People tend to think that a function-valued property inside an object, such as myFn
in the below
var myObj = {
myFn: function() {console.log(this);}
};
somehow has myObj
"baked in" as this
. Wrong. this
is assigned only at the time the function is called. If I say myObj.myFn()
, this
becomes myObj
, but I could just as easily say myObj.myFn.call(otherObj)
to have this
be something else.
This becomes important when passing functions around as parameters to setTimeout
, promises, or requestAnimationFrame
. Just passing myObj.myFn
passes the function, but it has no associated this
. requestAnimationFrame
has no idea where this function came from and what this
to call it with, so it calls it with a this
of window
, or null
, or 0, or undefined
, or who knows what. This causes the error.

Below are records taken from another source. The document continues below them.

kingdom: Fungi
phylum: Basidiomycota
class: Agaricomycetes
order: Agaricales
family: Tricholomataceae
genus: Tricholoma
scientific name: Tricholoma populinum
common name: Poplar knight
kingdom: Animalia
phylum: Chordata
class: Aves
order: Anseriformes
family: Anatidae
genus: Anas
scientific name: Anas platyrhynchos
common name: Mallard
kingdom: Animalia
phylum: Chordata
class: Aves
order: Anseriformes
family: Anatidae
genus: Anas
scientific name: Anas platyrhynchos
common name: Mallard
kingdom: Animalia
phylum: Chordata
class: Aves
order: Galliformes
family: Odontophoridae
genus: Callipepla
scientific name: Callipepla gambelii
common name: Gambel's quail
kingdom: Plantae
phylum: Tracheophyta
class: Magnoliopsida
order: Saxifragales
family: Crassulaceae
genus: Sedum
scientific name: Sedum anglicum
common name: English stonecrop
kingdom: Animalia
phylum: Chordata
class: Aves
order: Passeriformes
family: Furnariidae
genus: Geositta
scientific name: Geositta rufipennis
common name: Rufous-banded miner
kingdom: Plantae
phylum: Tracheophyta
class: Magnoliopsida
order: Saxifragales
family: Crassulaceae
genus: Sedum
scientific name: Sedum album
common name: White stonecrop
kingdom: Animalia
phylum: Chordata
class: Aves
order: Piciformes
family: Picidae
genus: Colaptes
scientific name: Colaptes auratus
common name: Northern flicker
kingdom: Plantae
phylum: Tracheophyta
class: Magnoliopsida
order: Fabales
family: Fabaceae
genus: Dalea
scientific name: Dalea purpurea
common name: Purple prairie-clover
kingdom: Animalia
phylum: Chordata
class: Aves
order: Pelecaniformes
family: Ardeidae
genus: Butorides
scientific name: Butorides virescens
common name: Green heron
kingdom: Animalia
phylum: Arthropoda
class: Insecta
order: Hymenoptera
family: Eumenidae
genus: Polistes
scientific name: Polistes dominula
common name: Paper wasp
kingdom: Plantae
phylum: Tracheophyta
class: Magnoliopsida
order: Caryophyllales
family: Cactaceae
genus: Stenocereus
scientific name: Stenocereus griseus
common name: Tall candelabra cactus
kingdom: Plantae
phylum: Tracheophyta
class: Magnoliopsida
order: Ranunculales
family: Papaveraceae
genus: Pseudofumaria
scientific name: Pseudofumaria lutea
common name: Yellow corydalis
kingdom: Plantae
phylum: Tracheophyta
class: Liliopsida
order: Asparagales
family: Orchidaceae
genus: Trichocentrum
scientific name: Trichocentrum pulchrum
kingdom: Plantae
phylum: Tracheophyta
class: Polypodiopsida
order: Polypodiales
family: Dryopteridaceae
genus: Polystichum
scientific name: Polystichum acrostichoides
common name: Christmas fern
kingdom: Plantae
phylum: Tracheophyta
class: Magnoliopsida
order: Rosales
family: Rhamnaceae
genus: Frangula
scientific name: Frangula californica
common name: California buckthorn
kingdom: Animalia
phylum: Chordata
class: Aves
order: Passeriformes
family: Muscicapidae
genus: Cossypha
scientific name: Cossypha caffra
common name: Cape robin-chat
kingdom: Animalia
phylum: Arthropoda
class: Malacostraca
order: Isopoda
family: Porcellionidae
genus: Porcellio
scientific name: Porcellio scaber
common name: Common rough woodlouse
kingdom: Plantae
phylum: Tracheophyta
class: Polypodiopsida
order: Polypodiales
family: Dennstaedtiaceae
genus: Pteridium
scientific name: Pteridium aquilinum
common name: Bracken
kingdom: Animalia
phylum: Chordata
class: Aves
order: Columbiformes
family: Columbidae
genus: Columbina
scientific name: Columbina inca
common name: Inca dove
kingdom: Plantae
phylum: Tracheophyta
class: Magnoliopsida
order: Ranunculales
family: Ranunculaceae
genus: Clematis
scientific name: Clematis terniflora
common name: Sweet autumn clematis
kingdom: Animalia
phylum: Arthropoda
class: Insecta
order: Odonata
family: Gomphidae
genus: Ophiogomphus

The simplest way to fix the problem is to simply say
requestAnimationFrame(function() {av.update(); });
Now update
is called with the correct this
.
A more sophisticated, equivalent way, would be
requestAnimationFrame(av.update.bind(av));
Other note
I don't think the way you're passing the function itself to requestAnimationFrame
is going to work well. You're essentially setting up a chain of recursive calls, and eventually the stack will overflow. You need to separate the logic to be executed on the requestAnimationFrame
callback from the logic to request the frame.